KVM Disk I/O Throttling
For obvious reasons I can’t make the system faster or better without spending a lot, so I’m instead going to have to throttle that VM from being able to smash the disks so much.
For reference, here’s the XML fragment from the disk involved;
<disk type='block' device='disk'>
<driver name='qemu' type='raw' io='threads' discard='unmap'/>
<source dev='/dev/mapper/vghdd-vmrdm_burp'/>
<target dev='sdb' bus='scsi'/>
<address type='drive' controller='0' bus='0' target='0' unit='1'/>
</disk>
Well, firstly, I probably need to be using the cache='writeback'
option, given my server has a UPS and the VM using the RDM has a journalled filesystem.
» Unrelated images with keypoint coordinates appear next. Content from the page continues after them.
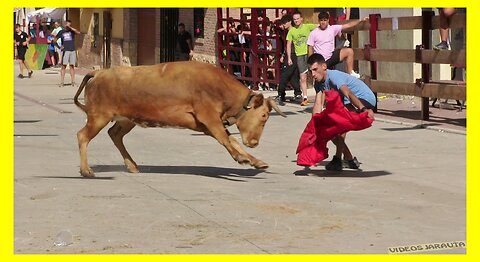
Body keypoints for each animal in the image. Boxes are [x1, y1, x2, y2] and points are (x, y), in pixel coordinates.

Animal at [73, 60, 284, 177]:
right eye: (264, 115)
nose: (254, 142)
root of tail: (98, 72)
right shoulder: (208, 118)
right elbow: (226, 139)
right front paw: (241, 158)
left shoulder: (207, 124)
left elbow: (231, 140)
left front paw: (256, 161)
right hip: (99, 116)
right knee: (83, 136)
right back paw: (86, 171)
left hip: (126, 120)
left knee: (115, 134)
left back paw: (132, 166)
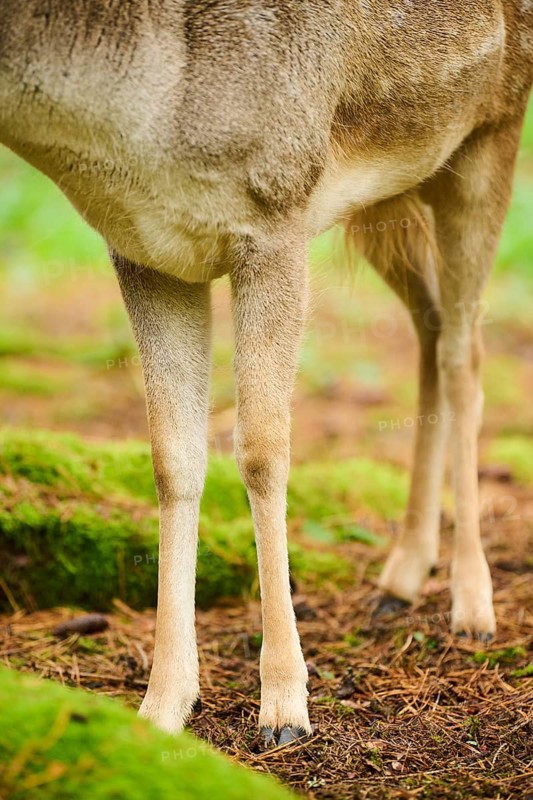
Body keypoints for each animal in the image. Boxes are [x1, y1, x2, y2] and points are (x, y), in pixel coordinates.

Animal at [0, 1, 531, 746]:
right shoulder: (146, 253)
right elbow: (171, 457)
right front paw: (162, 706)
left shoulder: (277, 216)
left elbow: (261, 449)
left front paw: (284, 705)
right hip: (390, 191)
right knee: (428, 327)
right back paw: (400, 575)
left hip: (491, 133)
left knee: (465, 352)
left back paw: (472, 603)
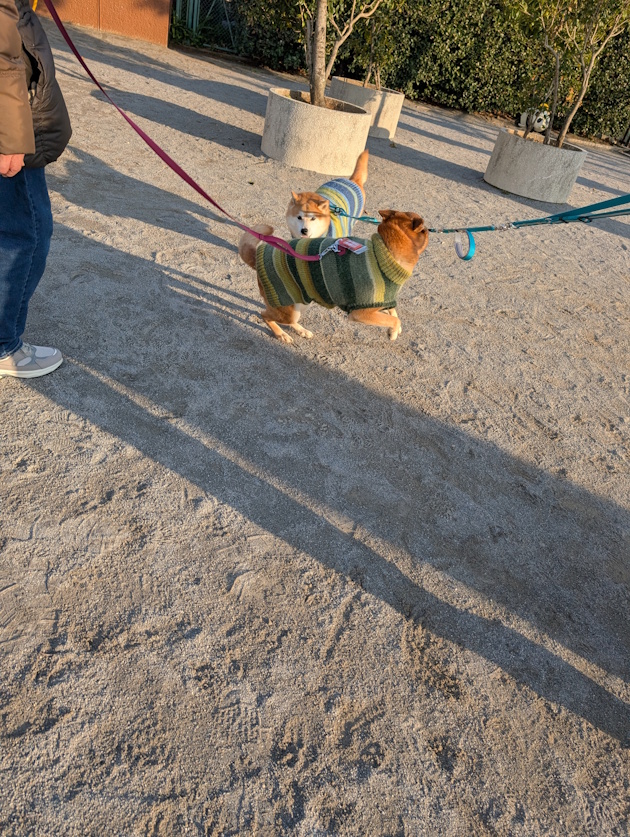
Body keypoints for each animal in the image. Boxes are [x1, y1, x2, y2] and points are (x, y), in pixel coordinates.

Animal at [239, 209, 429, 344]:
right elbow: (394, 319)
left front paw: (395, 328)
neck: (384, 251)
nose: (430, 229)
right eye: (425, 231)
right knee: (265, 315)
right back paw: (281, 334)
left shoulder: (383, 300)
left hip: (299, 303)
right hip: (287, 307)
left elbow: (393, 312)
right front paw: (393, 332)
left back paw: (301, 330)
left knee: (286, 318)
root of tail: (258, 257)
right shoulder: (361, 313)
Oops.
So, we’ll change those things.
# virsh blkdeviotune burp sdb --config --total-iops-sec 200
This makes the XML fragment above look like this;
<disk type='block' device='disk'>
<driver name='qemu' type='raw' io='threads' cache='writeback' discard='unmap'/>
<source dev='/dev/mapper/vghdd-vmrdm_burp'/>
<target dev='sdb' bus='scsi'/>
<iotune>
<total_iops_sec>200</total_iops_sec>
</iotune>
</disk>
In particular, I selected 200 IOPS because this allows that server to blow half the normal limit of a SATA disk, across all four disks (usually a SATA disk can handle about 100 IOPS before the wheels start smoking).
We’ll then restart the VM and wait for it to settle.
What now?
Well, in theory that should have fixed the problem. But to really see I’ll just have to wait and see if those regular huge I/O spikes re-appear.